Task requirements:
Count the lines in the records below that contain the string "construction", with case counting. Reply with only the number.

Stored data:
▼

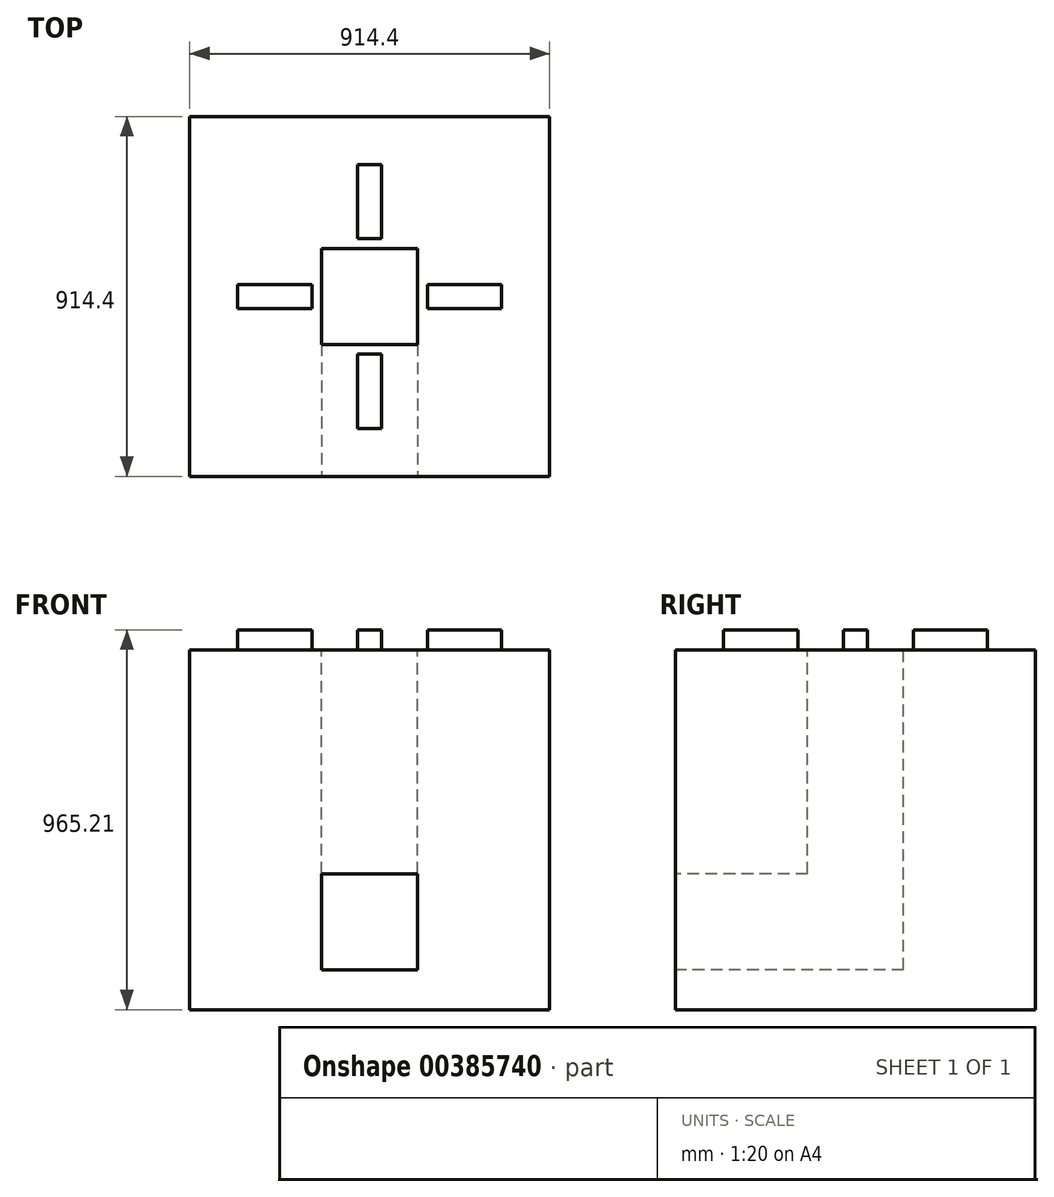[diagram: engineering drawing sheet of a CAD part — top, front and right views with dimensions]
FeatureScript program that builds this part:
annotation { "Feature Type Name" : "Feature", "Feature Type Description" : "" }
export const myFeature = defineFeature(function(context is Context, id is Id, definition is map)
    precondition{}
    {
        {
            var Q0;
            Q0=qCreatedBy(makeId("Front.planeOp"),FACE);
            var sketch = newSketch(context, id + "F0", { "sketchPlane" : qUnion([Q0])});
            skLineSegment(sketch, "E0.bottom", {"start": v(-457.2, -457.2) * mm, "end": v(457.2, -457.2) * mm});
            skLineSegment(sketch, "E0.top", {"start": v(-457.2, 457.2) * mm, "end": v(457.2, 457.2) * mm});
            skLineSegment(sketch, "E0.left", {"start": v(-457.2, -457.2) * mm, "end": v(-457.2, 457.2) * mm});
            skLineSegment(sketch, "E0.right", {"start": v(457.2, -457.2) * mm, "end": v(457.2, 457.2) * mm});
            skPoint(sketch, "E0.middle", {"position": v(0, 0) * mm});
            skPoint(sketch, "E1.middle.positionSnap0", {"position": v(0, -457.2) * mm});
            skPoint(sketch, "E1.centerSnap0", {"position": v(0, -457.2) * mm});
            skSolve(sketch);
        }
        {
            var Q0;
            Q0 = qSketchRegion(id + "F0", true);
            var Q1;
            Q1=makeQuery(id+"F0.imprint","IMPRINT",FACE,{"disambiguationData":[TD([[makeQuery(id+"F0.imprint","IMPRINT",EDGE,{"derivedFrom":sQuery(id+"F0.wireOp",EDGE,"E1.bottom")}),1.0]])]});
            extrude(context, id + "F1", {"entities" : qUnion([Q0, Q1]), "depth" : 914.4 * mm});
        }
        {
            var Q0;
            Q0=makeQuery(id+"F1.opExtrude","CAP_FACE",FACE,{"disambiguationData":[OSD([sQuery(id+"F0.wireOp",EDGE,"E0.bottom"),sQuery(id+"F0.wireOp",EDGE,"E0.top"),sQuery(id+"F0.wireOp",EDGE,"E0.left"),sQuery(id+"F0.wireOp",EDGE,"E0.right")])],"isStart":false});
            var sketch = newSketch(context, id + "F2", { "sketchPlane" : qUnion([Q0])});
            skLineSegment(sketch, "E2.bottom", {"start": v(121.92, -355.7) * mm, "end": v(-121.92, -355.7) * mm});
            skLineSegment(sketch, "E2.top", {"start": v(121.92, -111.86) * mm, "end": v(-121.92, -111.86) * mm});
            skLineSegment(sketch, "E2.left", {"start": v(121.92, -355.7) * mm, "end": v(121.92, -111.86) * mm});
            skLineSegment(sketch, "E2.right", {"start": v(-121.92, -355.7) * mm, "end": v(-121.92, -111.86) * mm});
            skPoint(sketch, "E2.middle", {"position": v(0, -233.78) * mm});
            skPoint(sketch, "E2.middle.positionSnap0", {"position": v(0, -457.2) * mm});
            skPoint(sketch, "E2.centerSnap0", {"position": v(0, -457.2) * mm});
            skSolve(sketch);
        }
        {
            var Q0;
            Q0 = qSketchRegion(id + "F2", true);
            extrude(context, id + "F3", {"entities" : qUnion([Q0]), "operationType" : NewBodyOperationType.REMOVE, "oppositeDirection" : true, "depth" : 335.28 * mm});
        }
        {
            var Q0;
            Q0=makeQuery(id+"F1.opExtrude","SWEPT_FACE",FACE,{"disambiguationData":[OSD([sQuery(id+"F0.wireOp",EDGE,"E0.top")])]});
            var sketch = newSketch(context, id + "F4", { "sketchPlane" : qUnion([Q0])});
            skLineSegment(sketch, "E3.bottom", {"start": v(-121.92, -579.12) * mm, "end": v(121.92, -579.12) * mm});
            skLineSegment(sketch, "E3.top", {"start": v(-121.92, -335.28) * mm, "end": v(121.92, -335.28) * mm});
            skLineSegment(sketch, "E3.left", {"start": v(-121.92, -579.12) * mm, "end": v(-121.92, -335.28) * mm});
            skLineSegment(sketch, "E3.right", {"start": v(121.92, -579.12) * mm, "end": v(121.92, -335.28) * mm});
            skPoint(sketch, "E3.middle", {"position": v(0, -457.2) * mm});
            skPoint(sketch, "E3.middle.positionSnap0", {"position": v(0, 0) * mm});
            skPoint(sketch, "E3.centerSnap0", {"position": v(0, 0) * mm});
            skSolve(sketch);
        }
        {
            var Q0;
            Q0 = qSketchRegion(id + "F4", true);
            extrude(context, id + "F5", {"entities" : qUnion([Q0]), "operationType" : NewBodyOperationType.REMOVE, "oppositeDirection" : true, "depth" : 812.9 * mm});
        }
        {
            var Q0;
            Q0=makeQuery(id+"F1.opExtrude","SWEPT_FACE",FACE,{"disambiguationData":[OSD([sQuery(id+"F0.wireOp",EDGE,"E0.top")])]});
            var sketch = newSketch(context, id + "F6", { "sketchPlane" : qUnion([Q0])});
            skLineSegment(sketch, "E4.bottom", {"start": v(335.28, -487.68) * mm, "end": v(146.6, -487.68) * mm});
            skLineSegment(sketch, "E4.top", {"start": v(335.28, -426.72) * mm, "end": v(146.6, -426.72) * mm});
            skLineSegment(sketch, "E4.left", {"start": v(335.28, -487.68) * mm, "end": v(335.28, -426.72) * mm});
            skLineSegment(sketch, "E4.right", {"start": v(146.6, -487.68) * mm, "end": v(146.6, -426.72) * mm});
            skPoint(sketch, "E4.middle", {"position": v(240.94, -457.2) * mm});
            skPoint(sketch, "E4.middle.positionSnap0", {"position": v(121.92, -457.2) * mm});
            skPoint(sketch, "E4.centerSnap0", {"position": v(121.92, -457.2) * mm});
            skLineSegment(sketch, "E5.bottom", {"start": v(-30.48, -121.92) * mm, "end": v(30.48, -121.92) * mm});
            skLineSegment(sketch, "E5.top", {"start": v(-30.48, -310.6) * mm, "end": v(30.48, -310.6) * mm});
            skLineSegment(sketch, "E5.left", {"start": v(-30.48, -121.92) * mm, "end": v(-30.48, -310.6) * mm});
            skLineSegment(sketch, "E5.right", {"start": v(30.48, -121.92) * mm, "end": v(30.48, -310.6) * mm});
            skPoint(sketch, "E5.middle", {"position": v(0, -216.26) * mm});
            skPoint(sketch, "E5.middle.positionSnap0", {"position": v(0, -335.28) * mm});
            skPoint(sketch, "E5.centerSnap0", {"position": v(0, -335.28) * mm});
            skLineSegment(sketch, "E6", {"start": v(0, 0) * mm, "end": v(0, -914.4) * mm, "construction": true});
            skLineSegment(sketch, "E7.MirrorCS", {"start": v(-335.28, -426.72) * mm, "end": v(-146.6, -426.72) * mm});
            skLineSegment(sketch, "E8.MirrorCS", {"start": v(-146.6, -487.68) * mm, "end": v(-146.6, -426.72) * mm});
            skLineSegment(sketch, "E9.MirrorCS", {"start": v(-335.28, -487.68) * mm, "end": v(-146.6, -487.68) * mm});
            skLineSegment(sketch, "E10.MirrorCS", {"start": v(-335.28, -487.68) * mm, "end": v(-335.28, -426.72) * mm});
            skLineSegment(sketch, "E11", {"start": v(-457.2, -457.2) * mm, "end": v(457.2, -457.2) * mm, "construction": true});
            skLineSegment(sketch, "E12.MirrorCS", {"start": v(-30.48, -792.48) * mm, "end": v(-30.48, -603.8) * mm});
            skLineSegment(sketch, "E13.MirrorCS", {"start": v(-30.48, -792.48) * mm, "end": v(30.48, -792.48) * mm});
            skLineSegment(sketch, "E14.MirrorCS", {"start": v(30.48, -792.48) * mm, "end": v(30.48, -603.8) * mm});
            skLineSegment(sketch, "E15.MirrorCS", {"start": v(-30.48, -603.8) * mm, "end": v(30.48, -603.8) * mm});
            skSolve(sketch);
        }
        {
            var Q0;
            Q0 = qSketchRegion(id + "F6", true);
            extrude(context, id + "F7", {"entities" : qUnion([Q0]), "operationType" : NewBodyOperationType.ADD, "depth" : 50.81 * mm, "hasSecondDirection" : true, "secondDirectionOppositeDirection" : true, "secondDirectionDepth" : 30.48 * mm});
        }
    });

▲

Reply:
2